Task[] tasks = new Task[threadCount];
ThreadLocal<long> count = new ThreadLocal<long>(trackAllValues: true);

for (int i = 0; i < threadCount; ++i)
{
    int threadId = i;
    tasks[i] = Task.Run(() => DoWork(threadId));
}

while (true)
{
    long old = count.Values.Sum();
    Thread.Sleep(1000);
    Console.WriteLine($"{count.Values.Sum() - old:N0}");
}

void DoWork(int threadId)
{
    while (true)
    {
        count.Value++;
    }
}

//结果
177,851,600
280,076,173
296,359,986
296,140,821
295,956,535
……

The above code uses the ThreadLocal class. We can also customize a class to create an object as a context for each thread. The code is as follows:

//代码7：运用含自定义上下文的代码测量多线程基准性能
int threadCount = Environment.ProcessorCount;

Task[] tasks = new Task[threadCount];
Context[] ctxs = new Context[threadCount];

for (int i = 0; i < threadCount; ++i)
{
    int threadId = i;
    ctxs[i] = new Context();
    tasks[i] = Task.Run(() => DoWork(threadId));
}

while (true)
{
    long old = ctxs.Sum(v => v.TotalCount);
    Thread.Sleep(1000);
    Console.WriteLine($"{ctxs.Sum(v => v.TotalCount) - old:N0}");
}

void DoWork(int threadId)
{
    while (true)
    {
        ctxs[threadId].TotalCount++;
    }
}

class Context
{
    public long TotalCount = 0;
}

//结果：
1,067,502,570
1,100,966,648
1,145,726,019
1,110,163,963
1,069,322,606
……

System Configuration

components	Specification
CPU	11th Gen Intel(R) Core(TM) i5-11300H
Memory	16 GB DDR4
operating system	Microsoft Windows 10 Home Chinese Edition
Power options	Set to high performance
software	LINQPad 7.8.5 Beta
Runtime	.NET 7.0.10

Measurement results

Measurement methods	1 second count	Performance percentage
No thread synchronization	50,461,679	118.6%
lock lock	16,652,867	39.2%
Atomic operations (Interlocked)	42,532,695	100%
ThreadLocal	295,956,535	695.8%
Custom context (Context)	1,069,322,606	2514.1%

Result analysis

The results measured without thread synchronization are inaccurate and cannot be used as a basis.

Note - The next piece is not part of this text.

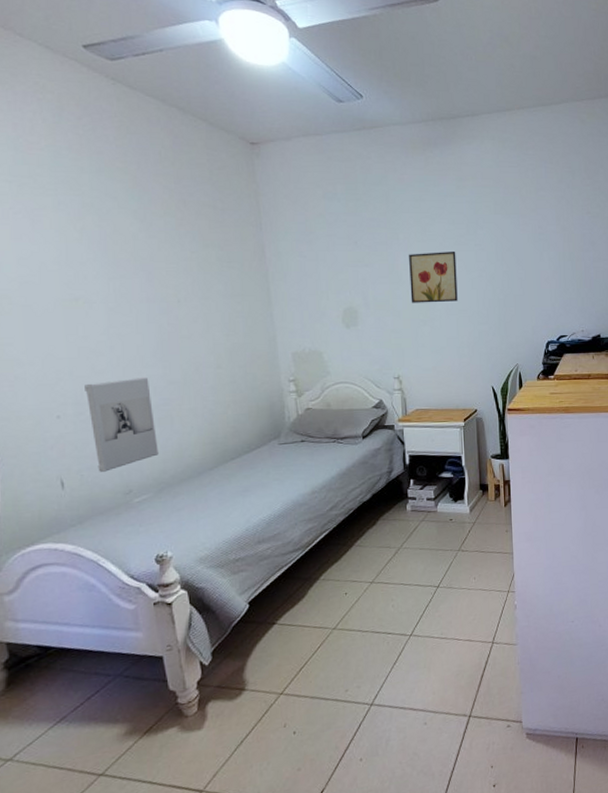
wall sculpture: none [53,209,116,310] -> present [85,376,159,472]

According to the results of running the program, we can see that using the traditional lock mechanism is not efficient. Using atomic operations Interlocked, the efficiency is nearly 2 times higher than traditional locks.
The two methods to achieve isolation between threads are both more efficient than the previous methods. Programs that use custom contexts are most efficient.

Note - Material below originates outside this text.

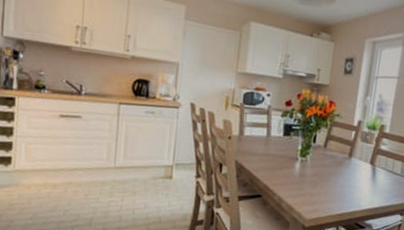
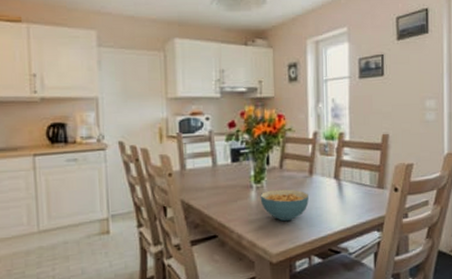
cereal bowl: none [303,164,345,194] -> present [260,189,309,222]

The main difference between the two codes for thread isolation lies in the way thread safety is implemented. Code 6 uses ThreadLocal a class to implement it, while Code 7 uses a custom context, using an array to provide a unique context for each thread. 代码6Thread Local Storage (TLS) is used to implement its functionality. It is a global variable that can be accessed by all running threads, but the value seen by each thread is private. Although this feature makes ThreadLocalit very useful in multi-threaded programming, in order to achieve this feature, it implements a complex mechanism internally, such as it creates a weak reference hash table to store the data of each thread. This internal implementation detail adds corresponding computational and access overhead.

For code 7, it creates a Contextclass array called, each thread has its own Contextobject, and modifies this object during execution. Since each thread manages its own Contextobjects, there are no inter-thread conflicts, which reduces a lot of additional overhead.

Therefore, although 代码6both 代码7and implement thread data isolation, 代码7they avoid ThreadLocalthe additional overhead and therefore perform better in terms of performance.

in conclusion

If isolation between threads can be achieved, the efficiency of multi-threaded code can be greatly improved and the maximum performance value of the system can be measured.